I found my seat okay and was immediately jumped by a very enthusiastic member of the on-board catering team who took my lunch order – I wanted a pork sandwich and a coffee, but not straight away,

Sandwich very small, he said. I  recommend traditional Polish dish (I imagine he had noticed I might appreciate something more substantial and I wondered if I should be offended, but dismissed this thought as pure vanity and sucked in my stomach a little).
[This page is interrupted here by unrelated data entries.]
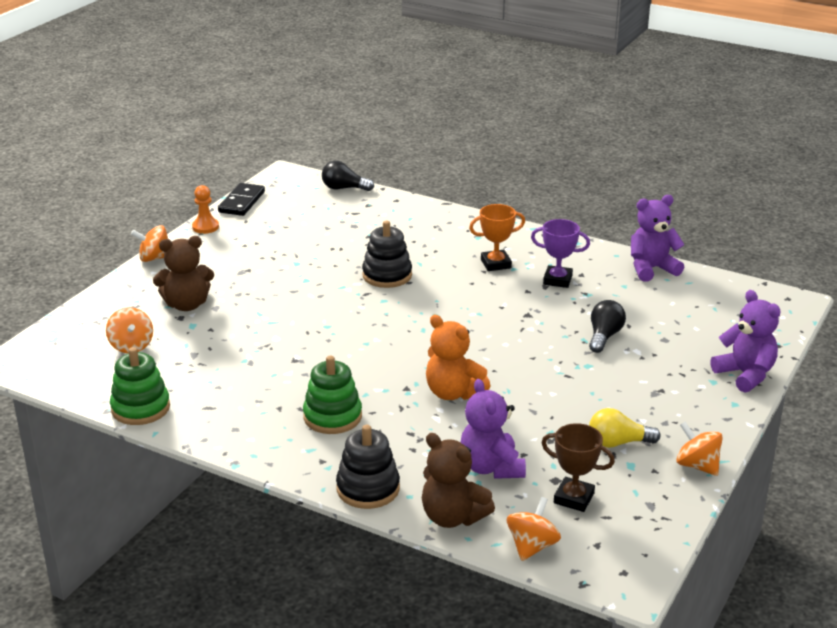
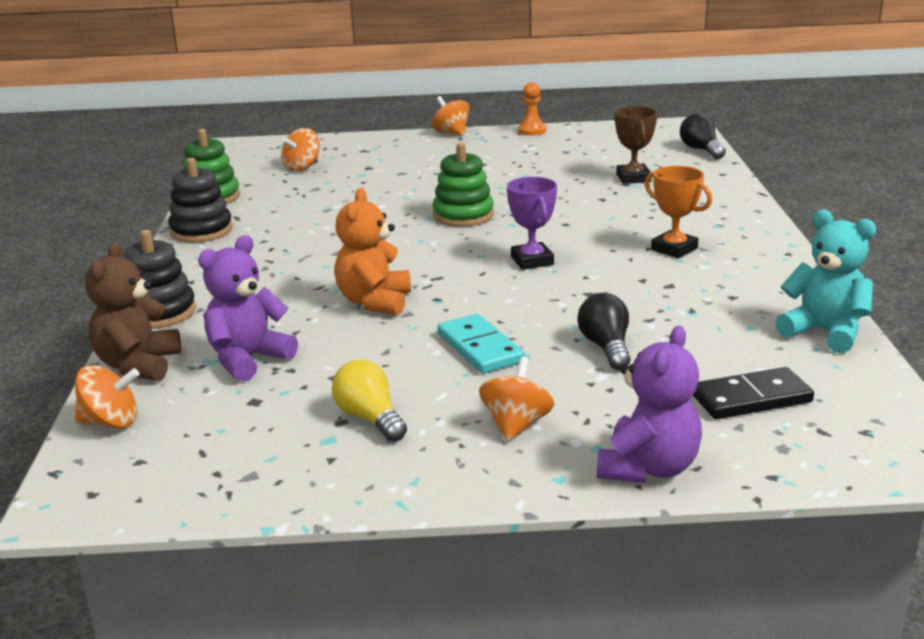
camera: 60 degrees right, 5 degrees down
(186, 305) = (391, 163): brown teddy bear -> none
(241, 202) = (598, 128): black domino -> black domino (751, 398)
(332, 417) = (270, 264): green stacking toy -> green stacking toy (463, 215)
(387, 275) = (562, 212): black stacking toy -> black stacking toy (201, 231)
(557, 280) = (695, 288): purple trophy -> purple trophy (532, 261)
(563, 377) = (479, 348): none -> turquoise domino
(573, 498) = (225, 422): brown trophy -> brown trophy (633, 178)
(604, 336) = (606, 347): black light bulb -> black light bulb turned 90 degrees counterclockwise
(651, 269) = (825, 332): purple teddy bear -> turquoise teddy bear
(697, 465) = (370, 487): orange spinning top -> orange spinning top (516, 425)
I will bring in one hour, in Frankfurt, he concluded.

He had vanished before I could double check that I hadn’t ordered some variety of German  sausage.

The train was perfect, very comfortable, and as I hurtled through the increasingly grim looking countryside I remembered how far east Berlin was. The countryside was relatively flat and part of that hugely significant part of Europe that has seen much pain and heartbreak over the las few hundred years.

 

As I drifted off, waiting for my lunch, I recalled a France based friend cautioning me,  she said,

You sound very confident that the EU will let you in …

 I’m not worried about getting into Europe, I replied, it’s getting out that worries me.

Someone else speculated,  You will need a BLUE passport to get back!!!

 I hope not, I replied.

Plenty space in my garden shed for political refugees, reasonable rates, they responded.

As I drifted in and out of this, by now, mid-afternoon reverie, I suddenly realized that the ever busy Polish waiter must have forgotten about me.

I checked, he had forgotten about me.

However, he recovered his cool and, in a whirl of apologetic gesturing reappeared with a polystyrene box of, very greasy and stodgy. beef stuffed dumplings – the aforementioned and much anticipated traditional Polish food I assumed.